The question raised two points. The first, on Category C financial
rating, referred to information where responsibility for collection
lies not with the Department but the FEFC. The FEFC has always
maintained the practice of treating the list as "commercial
in confidence". It would have been a breach of trust for
the Department to have published FEFC's information. The Parliamentary
Answer did, however, give a summary appraisal of the category
C position, reporting that 84 of the 435 FE colleges came into
this category.
The second point, on deficits, was fully met through the explanation
to the MP that audited end-year information on deficits was available
in the Commons Library in a publication of the Further Education
Funding Council (FEFC).
(69691): Mr Peter Ainsworth MP asked how many tenders his
Department has received for the provision of digital broadcasting
services.
The Department was not, at that stage, in a position to divulge
details of the tenders received, for reasons of commercial confidentiality.
The Department recognises the right of companies to withdraw from
competitions without undue publicity, which could prove commercially
damaging to them.
Part I of the Code of Practice on Access to Public Information
talks of the need to balance release of information with "the
need to maintain high standards of care in ensuring the privacy
of
.commercially confidential information". The Department's
answer to PQ 69691 was in accordance with that and with Part II,
section 13 of the Code of Practice, which exempts from disclosure
"information including commercial confidences, trade secrets
or intellectual property whose unwarranted disclosure would harm
the competitive position of a third party".

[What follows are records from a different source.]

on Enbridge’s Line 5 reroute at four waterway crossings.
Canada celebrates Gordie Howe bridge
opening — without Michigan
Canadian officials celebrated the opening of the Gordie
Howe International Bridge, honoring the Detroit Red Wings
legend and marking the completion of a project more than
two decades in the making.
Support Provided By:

Papers relating to the Education Digital Broadcast Services Competition
(such as the invitation to tender) were subsequently placed in
the House Library. Further details of the companies involved were
made publicly available once contracts for a trial demonstration
were in place.
(72237): Mrs Theresa May asked what advice the Department
has issued to local education authorities on the use of genetically-modified
foods in the school meals services.
The Department does not believe that the answer to this PQ withheld
information.
The question in February 1999 asked what advice the DfEE had issued
to local education authorities on the use of genetically-modified
foods in school meals services. The answer given - that responsibility
for determining the content of school meals rested with local
education authorities and the governing bodies of grant maintained
schools - was a factually correct statement.
The Ministry of Agriculture, Fisheries and Food was, of course,
responsible for the arrangements for rigorous safety assessments
of all genetically-modified foods sold in the UK, under the terms
of the EC Novel Foods Regulation; and for advice to the public
on these matters. It had not therefore been necessary for the
DfEE to issue any additional advice to local education authorities,
particularly given the authorities' own responsibility for the
content of school meals.
The latter responsibility will be modified when the regulations,
to be laid shortly under powers contained in section 114 of the
School Standards and Framework Act to prescribe national nutritional
standards for lunches at schools maintained by local education
authorities, come into force. The DfEE proposes to issue advice
and good practice guidance on the implementation of these regulations.